🤖 AI Summary
Directed graph generation faces two major bottlenecks: the inherent difficulty of modeling directional asymmetry and the absence of a standardized evaluation benchmark. To address these, we propose Directo—the first directed graph generation framework based on discrete flow matching. It introduces an asymmetric positional encoding tailored for directed edges and a dual-path attention mechanism that jointly models bidirectional dependencies, enabling effective capture of non-symmetric structural relationships. Directo achieves state-of-the-art performance across diverse real-world and synthetic directed graphs, including DAGs, demonstrating strong generalization and competitive accuracy against task-specific models.
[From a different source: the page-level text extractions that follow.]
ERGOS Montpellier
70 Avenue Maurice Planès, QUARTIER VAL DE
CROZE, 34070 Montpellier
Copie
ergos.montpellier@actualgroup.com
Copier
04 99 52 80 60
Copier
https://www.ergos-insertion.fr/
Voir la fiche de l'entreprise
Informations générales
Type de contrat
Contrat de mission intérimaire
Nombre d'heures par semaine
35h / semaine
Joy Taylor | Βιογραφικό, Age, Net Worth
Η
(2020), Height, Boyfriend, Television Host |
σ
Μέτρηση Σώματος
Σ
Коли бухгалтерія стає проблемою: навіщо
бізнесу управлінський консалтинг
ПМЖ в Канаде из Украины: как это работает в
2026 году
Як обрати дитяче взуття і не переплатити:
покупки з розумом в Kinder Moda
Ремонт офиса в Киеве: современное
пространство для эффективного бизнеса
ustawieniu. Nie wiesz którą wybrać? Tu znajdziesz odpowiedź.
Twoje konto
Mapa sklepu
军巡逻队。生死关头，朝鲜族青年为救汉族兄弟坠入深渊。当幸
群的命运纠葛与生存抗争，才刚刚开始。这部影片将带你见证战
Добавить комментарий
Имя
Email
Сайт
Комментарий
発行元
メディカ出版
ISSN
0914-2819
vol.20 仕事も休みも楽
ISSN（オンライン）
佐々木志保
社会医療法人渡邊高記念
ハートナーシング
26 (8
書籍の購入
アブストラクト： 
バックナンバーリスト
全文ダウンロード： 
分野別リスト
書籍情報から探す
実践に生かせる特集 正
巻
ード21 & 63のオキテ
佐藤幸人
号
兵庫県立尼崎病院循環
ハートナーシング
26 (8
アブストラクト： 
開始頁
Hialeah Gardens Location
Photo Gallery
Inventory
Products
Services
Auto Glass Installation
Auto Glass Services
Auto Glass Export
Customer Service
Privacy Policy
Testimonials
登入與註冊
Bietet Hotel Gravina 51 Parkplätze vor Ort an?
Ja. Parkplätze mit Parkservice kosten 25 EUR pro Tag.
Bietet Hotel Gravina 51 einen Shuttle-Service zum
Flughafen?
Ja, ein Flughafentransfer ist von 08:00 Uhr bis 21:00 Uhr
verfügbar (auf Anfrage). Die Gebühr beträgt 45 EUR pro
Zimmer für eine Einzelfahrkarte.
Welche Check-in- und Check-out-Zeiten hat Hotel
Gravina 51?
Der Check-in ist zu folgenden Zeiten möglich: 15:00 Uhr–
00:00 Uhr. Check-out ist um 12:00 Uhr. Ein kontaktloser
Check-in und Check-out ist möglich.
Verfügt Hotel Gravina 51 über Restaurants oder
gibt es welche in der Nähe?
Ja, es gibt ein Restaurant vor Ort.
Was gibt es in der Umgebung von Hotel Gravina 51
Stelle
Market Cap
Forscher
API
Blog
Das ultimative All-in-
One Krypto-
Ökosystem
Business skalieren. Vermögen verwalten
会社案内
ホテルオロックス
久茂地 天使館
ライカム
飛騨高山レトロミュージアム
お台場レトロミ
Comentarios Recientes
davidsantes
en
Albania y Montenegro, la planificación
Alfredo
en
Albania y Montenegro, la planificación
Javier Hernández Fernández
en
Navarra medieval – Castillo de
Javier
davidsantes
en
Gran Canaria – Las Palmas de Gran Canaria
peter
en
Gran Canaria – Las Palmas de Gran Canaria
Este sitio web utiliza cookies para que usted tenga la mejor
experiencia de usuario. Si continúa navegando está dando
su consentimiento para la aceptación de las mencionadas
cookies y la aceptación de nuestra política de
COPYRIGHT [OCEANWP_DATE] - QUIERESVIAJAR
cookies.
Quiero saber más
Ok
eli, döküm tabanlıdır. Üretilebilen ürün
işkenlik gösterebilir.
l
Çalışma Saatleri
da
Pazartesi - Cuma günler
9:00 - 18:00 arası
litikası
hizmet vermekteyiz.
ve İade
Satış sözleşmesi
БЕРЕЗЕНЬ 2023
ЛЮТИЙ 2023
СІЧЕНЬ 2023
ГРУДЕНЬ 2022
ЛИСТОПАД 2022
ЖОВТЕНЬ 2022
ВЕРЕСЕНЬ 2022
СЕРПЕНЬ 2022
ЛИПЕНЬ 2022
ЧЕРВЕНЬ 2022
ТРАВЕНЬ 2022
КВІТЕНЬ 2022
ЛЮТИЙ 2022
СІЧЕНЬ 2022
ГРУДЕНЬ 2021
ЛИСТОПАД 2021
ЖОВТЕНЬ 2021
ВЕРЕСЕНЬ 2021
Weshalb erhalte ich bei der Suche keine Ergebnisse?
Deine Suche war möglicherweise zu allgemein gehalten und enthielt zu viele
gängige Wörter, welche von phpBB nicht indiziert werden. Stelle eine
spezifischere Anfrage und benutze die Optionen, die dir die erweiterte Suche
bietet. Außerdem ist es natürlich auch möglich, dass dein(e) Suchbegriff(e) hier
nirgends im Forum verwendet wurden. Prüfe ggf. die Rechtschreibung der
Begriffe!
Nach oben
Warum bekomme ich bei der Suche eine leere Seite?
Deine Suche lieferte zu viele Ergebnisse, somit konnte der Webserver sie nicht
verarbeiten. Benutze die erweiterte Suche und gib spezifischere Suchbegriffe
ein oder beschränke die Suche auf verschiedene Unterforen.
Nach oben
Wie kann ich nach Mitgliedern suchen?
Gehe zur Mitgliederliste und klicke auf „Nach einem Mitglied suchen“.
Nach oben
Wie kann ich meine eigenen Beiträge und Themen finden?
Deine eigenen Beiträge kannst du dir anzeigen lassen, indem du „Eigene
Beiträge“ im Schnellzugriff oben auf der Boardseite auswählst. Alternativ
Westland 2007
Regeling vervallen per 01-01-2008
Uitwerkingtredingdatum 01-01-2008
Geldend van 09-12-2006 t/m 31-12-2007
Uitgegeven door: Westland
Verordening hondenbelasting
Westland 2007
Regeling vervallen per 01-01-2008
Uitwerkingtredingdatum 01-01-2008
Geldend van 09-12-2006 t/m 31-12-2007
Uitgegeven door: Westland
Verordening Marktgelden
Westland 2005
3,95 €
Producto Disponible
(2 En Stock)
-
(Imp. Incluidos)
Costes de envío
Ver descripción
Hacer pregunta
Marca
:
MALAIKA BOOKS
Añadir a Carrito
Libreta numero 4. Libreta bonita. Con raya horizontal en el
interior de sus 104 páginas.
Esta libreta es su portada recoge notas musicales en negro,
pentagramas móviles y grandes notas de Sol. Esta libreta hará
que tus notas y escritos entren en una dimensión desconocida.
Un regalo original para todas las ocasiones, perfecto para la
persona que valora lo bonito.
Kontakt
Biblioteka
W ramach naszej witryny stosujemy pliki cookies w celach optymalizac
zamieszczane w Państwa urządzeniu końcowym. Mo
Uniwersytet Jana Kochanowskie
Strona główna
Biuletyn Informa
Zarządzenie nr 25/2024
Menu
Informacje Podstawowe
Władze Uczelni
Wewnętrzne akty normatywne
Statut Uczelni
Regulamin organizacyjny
Furthermore, we construct and open-source the first standardized benchmark suite for directed graph generation—comprising curated datasets, unified evaluation metrics, and comprehensive baselines—significantly enhancing reproducibility and enabling fair, systematic comparison in this emerging field.
📝 Abstract
Directed graphs naturally model systems with asymmetric, ordered relationships, essential to applications in biology, transportation, social networks, and visual understanding. Generating such graphs enables tasks such as simulation, data augmentation and novel instance discovery; however, directed graph generation remains underexplored. We identify two key factors limiting progress in this direction: first, modeling edge directionality introduces a substantially larger dependency space, making the underlying distribution harder to learn; second, the absence of standardized benchmarks hinders rigorous evaluation. Addressing the former requires more expressive models that are sensitive to directional topologies. We propose Directo, the first generative model for directed graphs built upon the discrete flow matching framework. Our approach combines: (i) principled positional encodings tailored to asymmetric pairwise relations, (ii) a dual-attention mechanism capturing both incoming and outgoing dependencies, and (iii) a robust, discrete generative framework. To support evaluation, we introduce a benchmark suite covering synthetic and real-world datasets. It shows that our method performs strongly across diverse settings and even competes with specialized models for particular classes, such as directed acyclic graphs. Our results highlight the effectiveness and generality of our approach, establishing a solid foundation for future research in directed graph generation.